本文 -
筆者は今でもあの時の光景を脳内で再生できる。2018 FIFAワールドカップ ロシア(ロシアW杯)のベスト16で、日本代表は後半途中までベルギー代表を相手に2-0で勝っていた。しかし69分、74分に連続的に失点を喫して、2-2に追いつかれてしまう。そして90+4分、地獄の瞬間は試合終了間際に訪れた。

日本代表のコーナーキックをベルギー代表GKティボー・クルトワがキャッチし、自陣ボックス近辺でデ・ブライネがボールを引き取ると、ベルギー代表のカウンターがスタート。日本サッカーファンにとっては、為すすべがない地獄の数秒間が始まる。

ベルギーが誇るチャンスメイカーはボールを受けると、自陣の深い位置からハーフウェーラインまでドリブルで独走。カウンター対策で残っていた数少ない日本代表の選手たちを十分に引き付けると、ボールを右サイドに展開する。

もうこの時点で勝負は決まっていた。

右サイドの高い位置に走り込んでいたDFトーマス・ムニエがダイレクトでボックス内にクロスを送ると、なだれ込んでいたMFナセル・シャドリがネットを揺らして勝負あり。日本代表は2-3の大逆転負けを喫した。

この時、得点を決めたのも、アシストを記録したのも、デ・ブライネではない。しかしながら、あのゴールシーンで最も記憶に残った選手は間違いなくデ・ブライネだった。姿勢の良いスピーディーなボールの持ち運びから、ボールを持っていない日本人選手の全力スプリントをうまく引き付けた。そして冷静な状況判断で右サイドに完璧なパスを送った姿は、多くの日本人のサッカーファンに絶望とセットで強烈な記憶を焼き付けた。

中には敗戦が悔しすぎてそのシーンを何度も見直すうちに、デ・ブライネの美しい所作に惚れてしまい、気づけば毎週のように所属元のマンチェスター・シティの試合を観る“シティズンズ”(=マンチェスター・Cファンの愛称)になった日本人ファンが発生したほどだ。

参考データ -
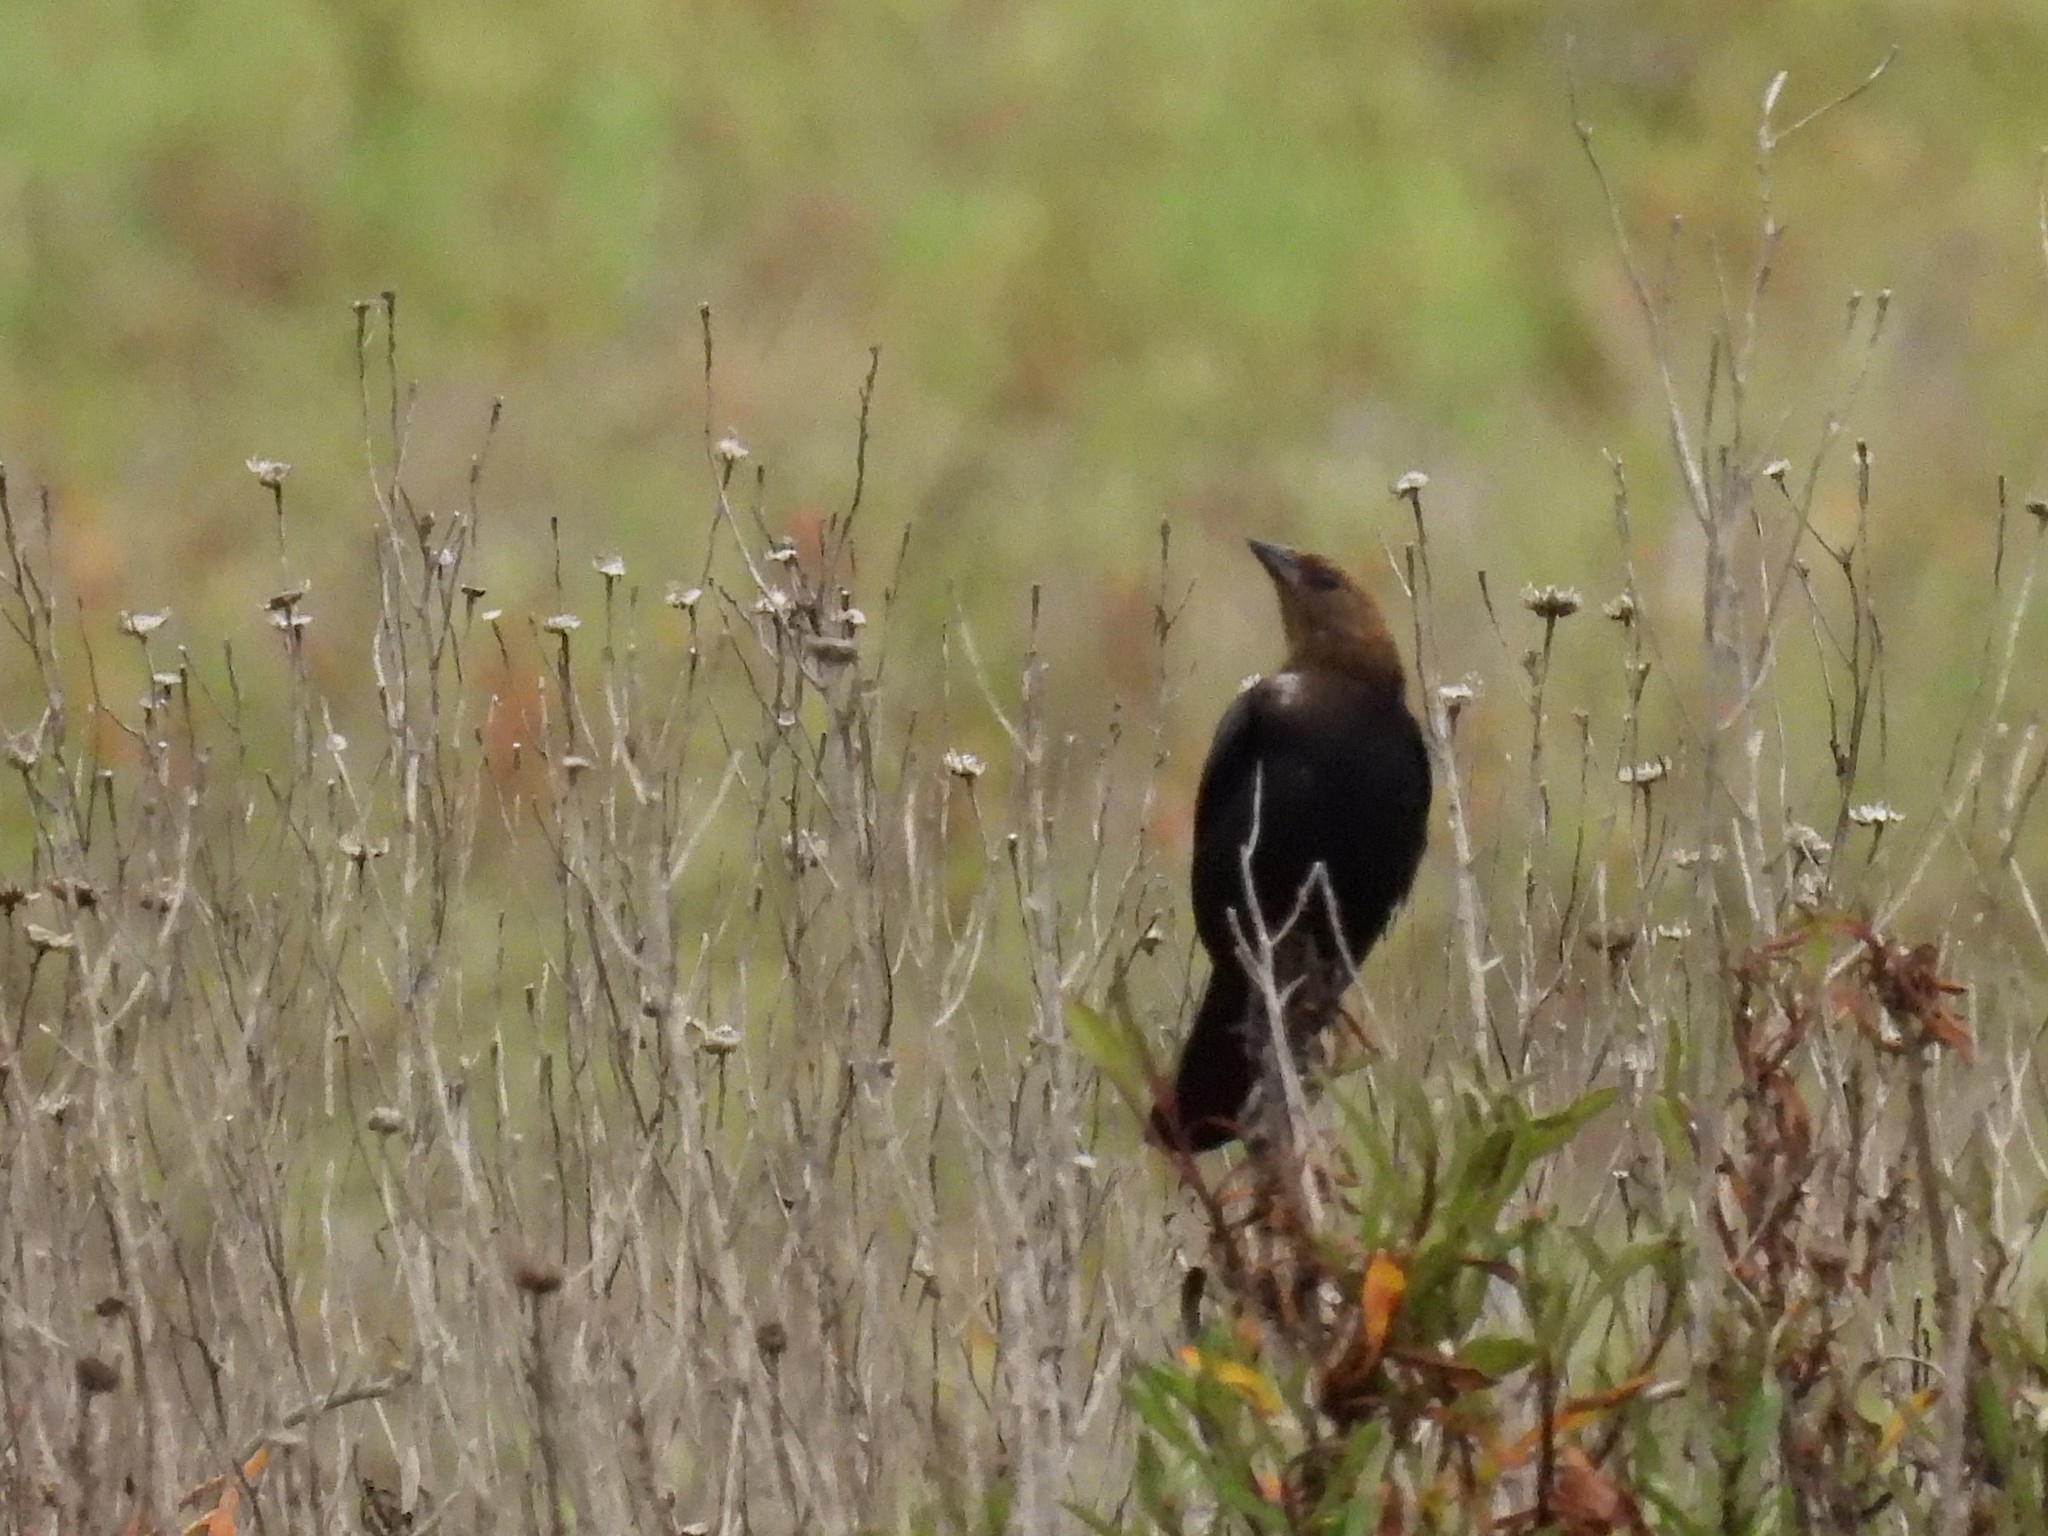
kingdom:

課題 - ロシアW杯の日本対ベルギー戦を振り返る上の本文を、最初から最後まで一字一句変えずに繰り返してください。

回答 -
筆者は今でもあの時の光景を脳内で再生できる。2018 FIFAワールドカップ ロシア(ロシアW杯)のベスト16で、日本代表は後半途中までベルギー代表を相手に2-0で勝っていた。しかし69分、74分に連続的に失点を喫して、2-2に追いつかれてしまう。そして90+4分、地獄の瞬間は試合終了間際に訪れた。

日本代表のコーナーキックをベルギー代表GKティボー・クルトワがキャッチし、自陣ボックス近辺でデ・ブライネがボールを引き取ると、ベルギー代表のカウンターがスタート。日本サッカーファンにとっては、為すすべがない地獄の数秒間が始まる。

ベルギーが誇るチャンスメイカーはボールを受けると、自陣の深い位置からハーフウェーラインまでドリブルで独走。カウンター対策で残っていた数少ない日本代表の選手たちを十分に引き付けると、ボールを右サイドに展開する。

もうこの時点で勝負は決まっていた。

右サイドの高い位置に走り込んでいたDFトーマス・ムニエがダイレクトでボックス内にクロスを送ると、なだれ込んでいたMFナセル・シャドリがネットを揺らして勝負あり。日本代表は2-3の大逆転負けを喫した。

この時、得点を決めたのも、アシストを記録したのも、デ・ブライネではない。しかしながら、あのゴールシーンで最も記憶に残った選手は間違いなくデ・ブライネだった。姿勢の良いスピーディーなボールの持ち運びから、ボールを持っていない日本人選手の全力スプリントをうまく引き付けた。そして冷静な状況判断で右サイドに完璧なパスを送った姿は、多くの日本人のサッカーファンに絶望とセットで強烈な記憶を焼き付けた。

中には敗戦が悔しすぎてそのシーンを何度も見直すうちに、デ・ブライネの美しい所作に惚れてしまい、気づけば毎週のように所属元のマンチェスター・シティの試合を観る“シティズンズ”(=マンチェスター・Cファンの愛称)になった日本人ファンが発生したほどだ。